Constructed in RC concrete frame over an 18-month contract the project accommodated a number of value engineering solutions.
The site, located on a high-rise ‘island’ of Aviva office development, provided an opportunity to close an obvious void in the urban grain and create a bold building that has a strong presence on All Saints Green. The specific shape of the site and its immediate surroundings informed the basic site diagram where the accommodation is focused along the street edge on the east and the green amenity space is located at the rear of the building as the gardens of the earlier houses would have been. The proposal had to mediate between the requirements of the historic buildings of the conservation area in which it sits and the 20th Century development of the Aviva buildings.
The façade design is intended to create an appearance of a carved and sculpted volume. Openings of varying proportions within a considered pattern help to visually break down the overall scale of the building mass. The fenestration introduces a hierarchy within the building - the deep recessed openings signify social areas and the smaller shallower openings reflect the more intimate bedroom spaces.
The building is entered through a grand foyer set back behind a double-height colonnade and is crowned with an open perforated structure on the top floor, that surrounds the student common room, with panoramic views over Norwich and the surrounding countryside. The choice of masonry material, the brick which is the increasingly ubiquitous ‘marziale’ from Wienerberger, stems from this material having a strong history and reputation in and around Norwich architectural heritage.

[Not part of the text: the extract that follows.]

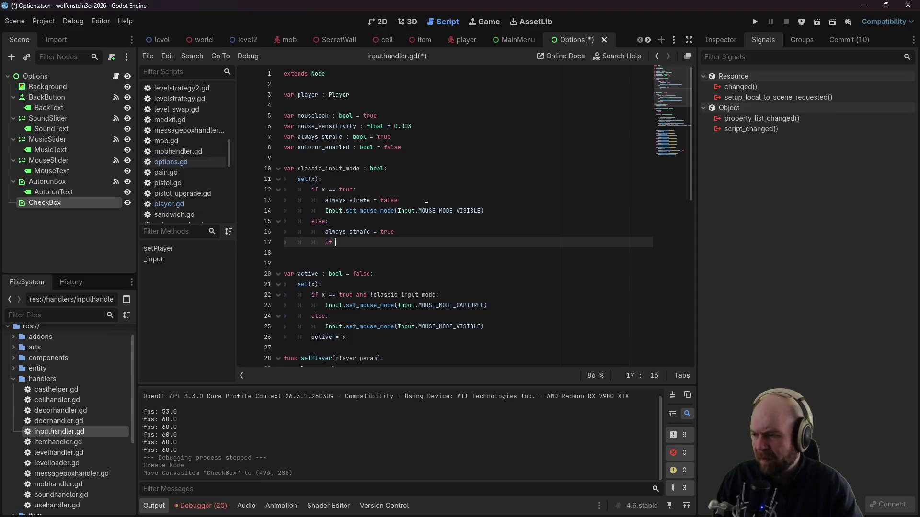
{"action": "type", "text": "active:"}
{"action": "key", "text": "Return"}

Equally, it provides a material that emphasizes the solidity of the sculpted building mass – the primary layer of the building envelope. A number of studies have been prepared during the design development process to test various brick alternatives and identify the suitable type and colour. The proposed selection of pale brick of varying colour shades creates a textured yet light envelope that follows a number of inspirational precedents, the pale render of the previous cinema building and some of the listed buildings opposite as well as the pale stone with colour variation of some taller historic structures around Norwich city centre.

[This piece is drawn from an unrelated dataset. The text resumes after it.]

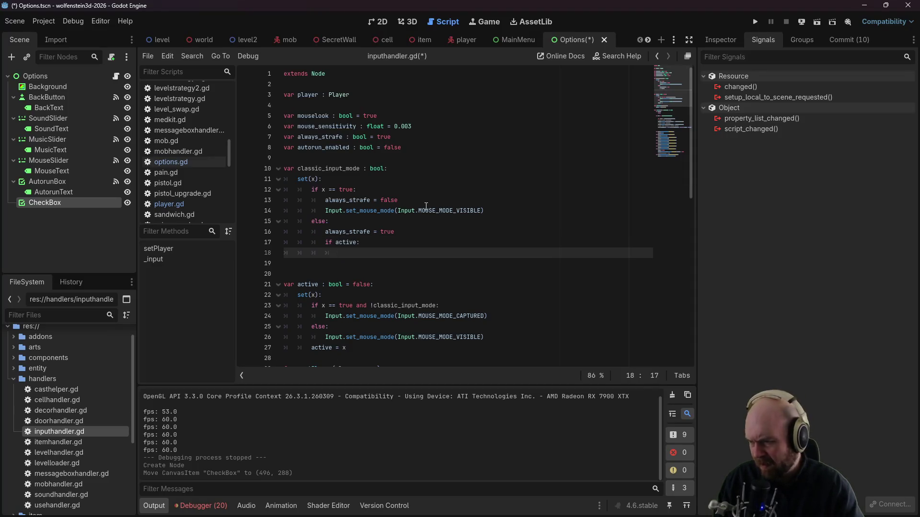
{"action": "left_click_drag", "start_coordinate": [487, 316], "coordinate": [326, 316]}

Additionally and following analysis of different brick alternatives, the visual perception of the light coloured brick in comparison with a dark brick helps to balance out the massing and scale of the building. The stepped roofline of the building reflects the variation of heights of the Georgian listed buildings on the opposite side of the street.
The intention was to create a lasting building of robust stature that would contribute strongly to the future evolution of the city in a positive way.